Account-Based Marketing (ABM) was constructed to ‘flip the funnel’. Where traditional marketing methods focused on casting a wide net, ABM sought to switch it up by focusing on quality over quantity. Because of this, it’s often thought that the fewer accounts you target, the better chance of success. Whilst this can sometimes be true, it very much depends on one key point: your objectives with ABM.
Even those with just a base knowledge of ABM will tell you how important the actual accounts you target are to the success of the campaign. After all, it’s in the name.
Yes, account selection is a pivotal, if not the most pivotal part of ABM. However, this tends to be focused on the right accounts to target, based on the best fit to your Ideal Customer Profile (ICP), the lowest hanging fruit, etc. Despite this, what companies don’t often truly consider is how many accounts they should actually target with ABM.
Whilst ABM is primarily used to win new business, it’s being used more and more frequently to hit other KPIs for both marketing and sales. In this blog, we’ll be going over three key ABM objectives and whether it’s still best to narrow down the account list. If you’re wondering what kind of objectives you should be measuring for ABM, you can check out our list of the top 10 ABM metrics here.
If Engagement is the Key Objective…
If generating engagement is your ABM objective, you should immediately be discounting one-to-few and one-to-one ABM. One-to-one ABM should only be used to target existing customers with high potential for upsell or cross-sell opportunities. Similarly, one-to-few ABM should be used on target accounts with high engagement and penetration across multiple key stakeholders.
To ensure maximum engagement from your ABM programme, you need to maximise the number of accounts/contacts you’re targeting. This may sound fairly obvious, but some are fixated on narrowing the account list down to the ones they really want to win, regardless of if the objective is to just get a foot in the door.
Looking for Leads?
Similar to engagement, if leads are the end goal, why restrict yourself with a one-to-few approach? Often, the rationale is that by narrowing down the account list, but targeting lots of different personas in each account, the contact list will still be large enough to get the desired results.

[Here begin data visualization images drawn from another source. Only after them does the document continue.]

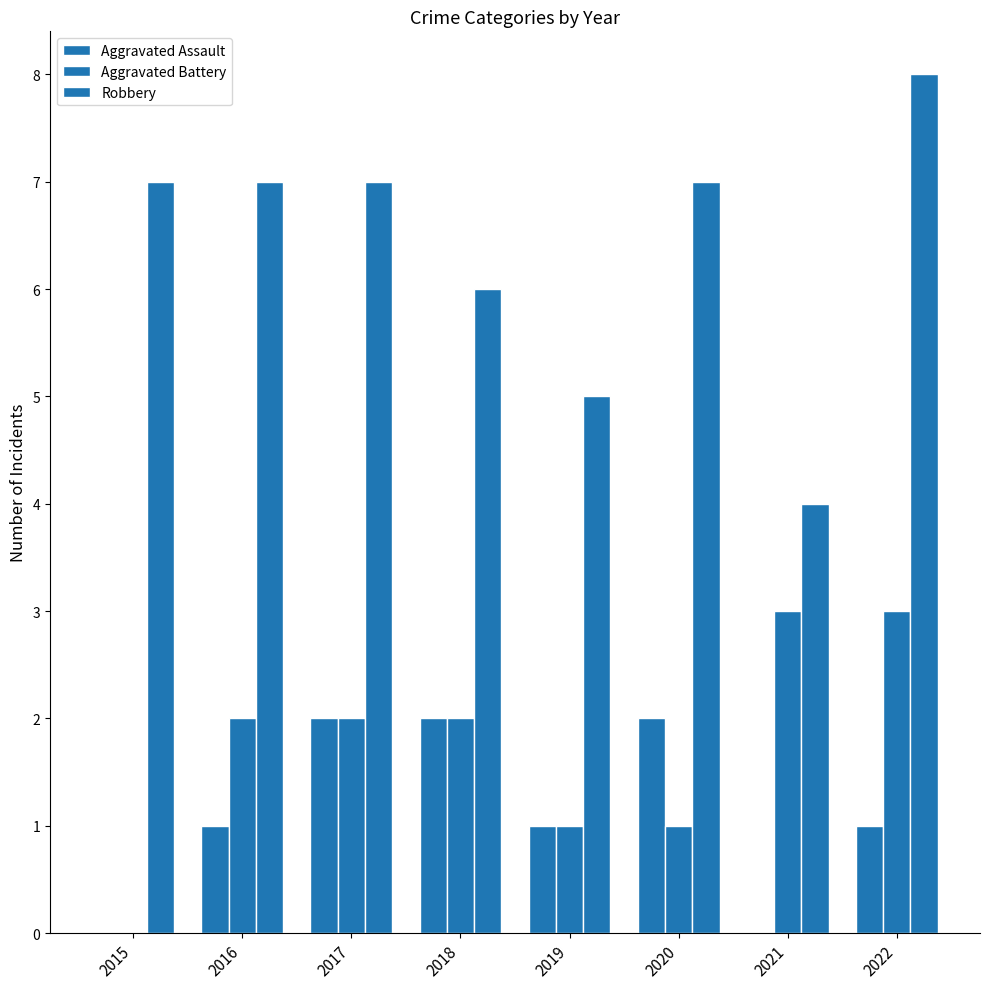

Reading right to left, what are all the values shown in this chart?

Aggravated Assault: 1	0	2	1	2	2	1	0
Aggravated Battery: 3	3	1	1	2	2	2	0
Robbery: 8	4	7	5	6	7	7	7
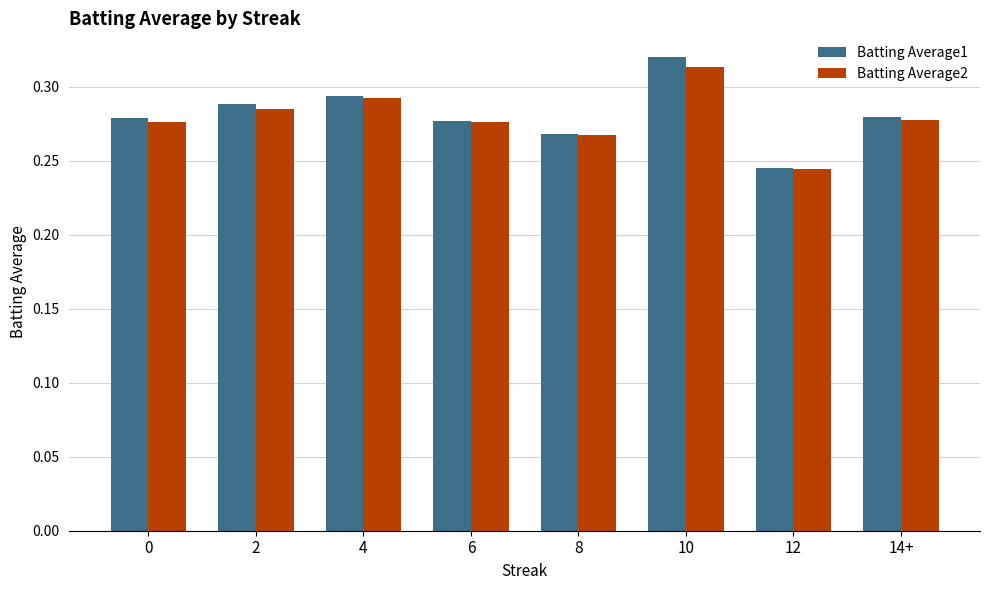

At which label is Batting Average2 closest to 0?

12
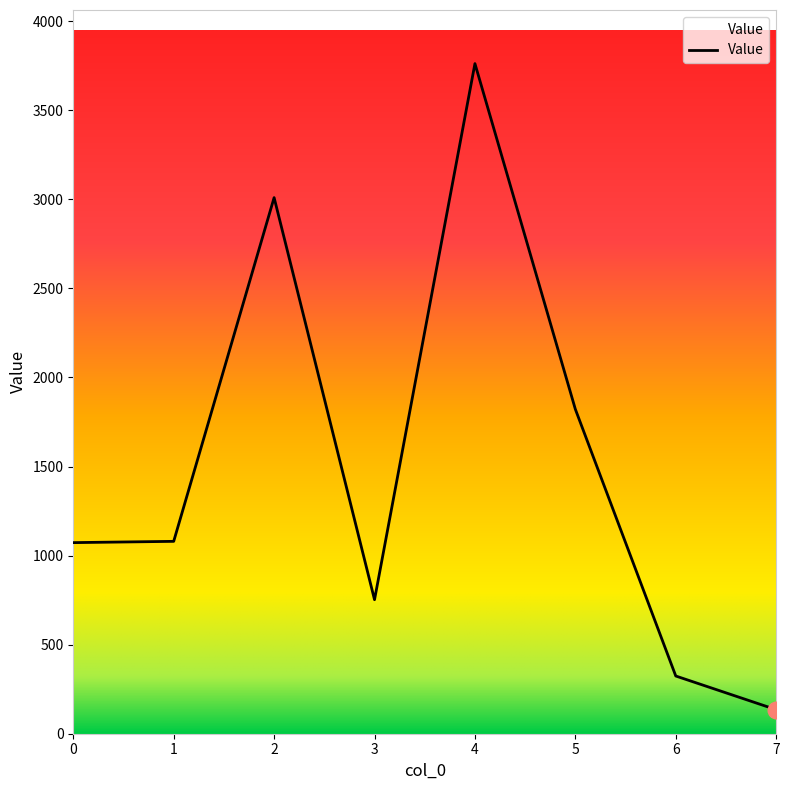

Where is the first local maximum?

2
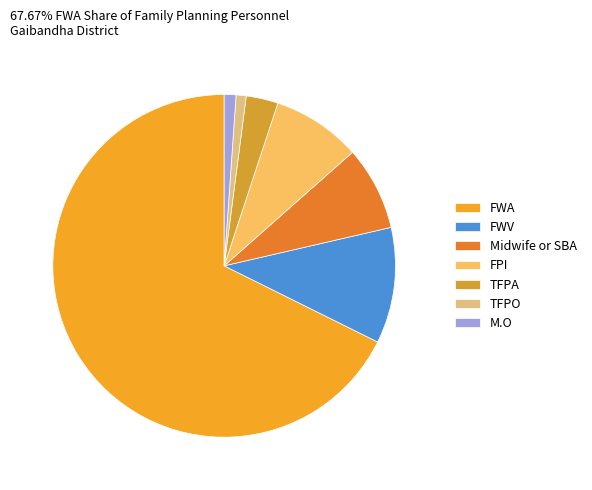

What is the largest slice in the pie chart?

FWA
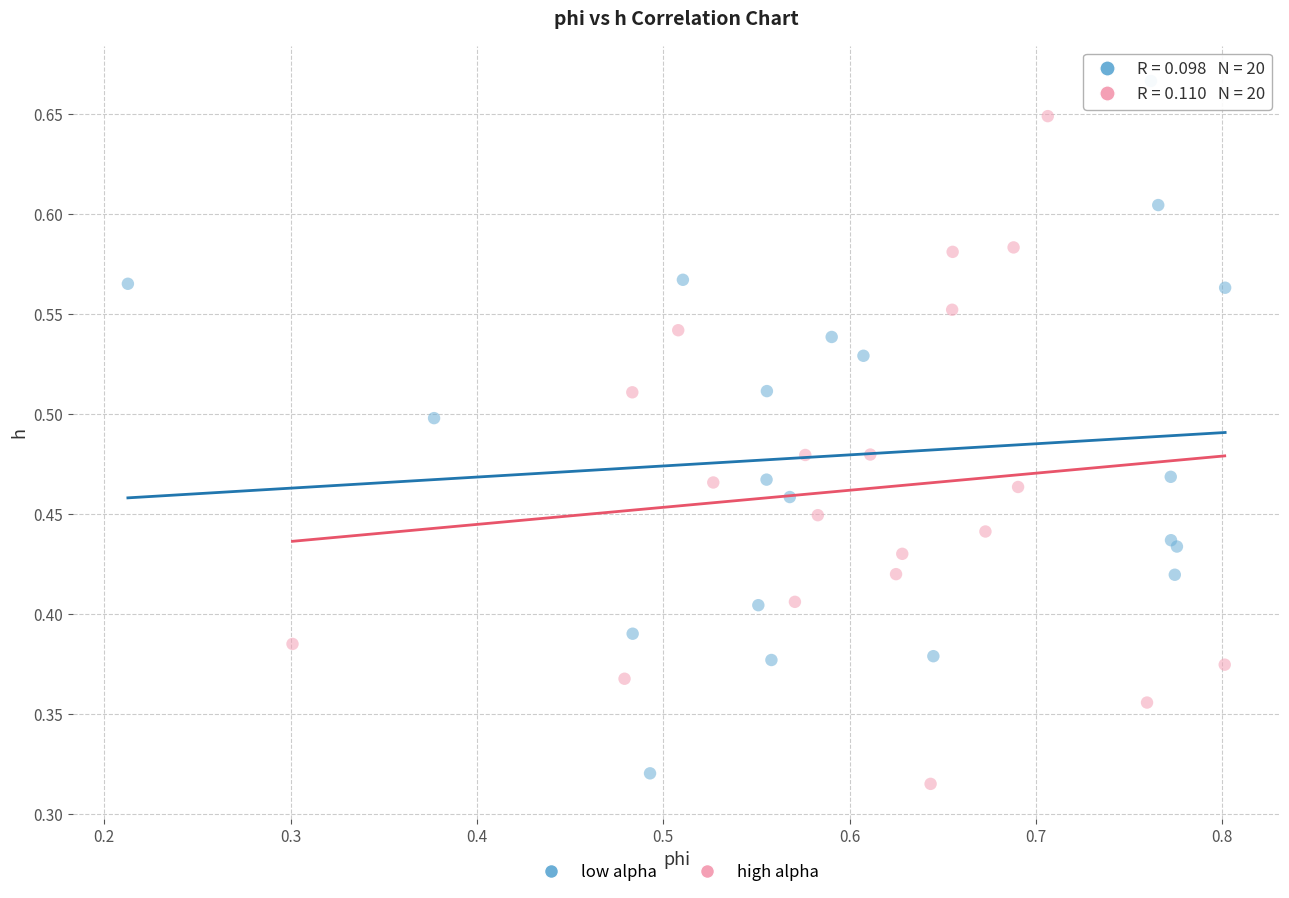

Which series reaches the maximum Y coordinate?

low alpha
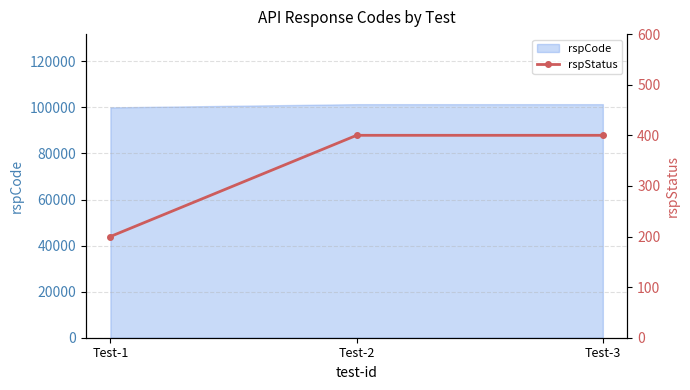

What is the value of the 2nd point from the left?

400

Whilst it’s best practice ABM to target multiple stakeholders at each account, the problem is that you’re limiting the amount of eventual pipeline you will get.
Say you’re targeting 20 accounts, but are targeting 10 contacts at each account for 200 contacts in total. Using the 95-5 rule, which states that based on a five-year contract length (for example, this principle can still be applied to any contract length), only 20% of accounts are in market in any year, and only 5% in any quarter. Therefore, only four accounts of the 20 will be in market in a year, and just one in any quarter.
Oh, and this is all whilst going up against your competitors.
So yes you may get 10 leads, but if all 10 are at the same company (the only one in market), then the pipeline value is going to be limited. Of course this is all hypothetical, but if it’s leads you’re after, why wouldn’t you go out to as many accounts within your total addressable market (TAM)? If for nothing else, to ensure maximum returns.
Is ROI the end goal?
Ultimately, if you’re targeting a small number of accounts in a one-to-few ABM approach, the most likely KPI is return on investment. This makes sense; these are likely to be large, strategic accounts with lots of potential, and if they’re current customers with good engagement, and you’re looking to cross-sell or upsell, perfect.
However, this is seldom the case. Sometimes they are the biggest named accounts that will spend the most money, other times it’s the best case scenario accounts that sales have struggled to penetrate. Either way, if there aren’t relationships to leverage, it’s going to be very hard to land the account.
With all marketing campaigns but especially with ABM, you need to weigh up what is more important to your organisation: the accounts or the objectives. If you want to be penetrating certain accounts (however you decide upon them), you need to seriously consider what metrics you’re putting against the campaign into them and how you determine success within the account.
If the ultimate goal is the focus of building your campaign, then you need to do everything in your power to tailor the campaign to succeed in that regard. If that objective is ROI, that means picking the accounts that are most likely to succeed and putting the necessary resources into them. This is where picking a one-to-few or one-to-one approach makes complete sense. Just remember that these accounts need to have a level of engagement that makes success more likely, you need to be picking the ‘lowest hanging fruit’.
So, more or less accounts? The answer? It depends, but more often than not, more.
ABM is sometimes seen as a counter to traditional marketing efforts, ‘flipping the funnel’ and less is more… but as we’ve seen, this isn’t always the case. Sometimes it’s worth widening the pool to ensure maximum returns, then once you have the engagement from the initial campaign, you can leverage a more targeted approach.
Just be sure to truly consider what’s more important for the business at the time, the accounts, or the objectives.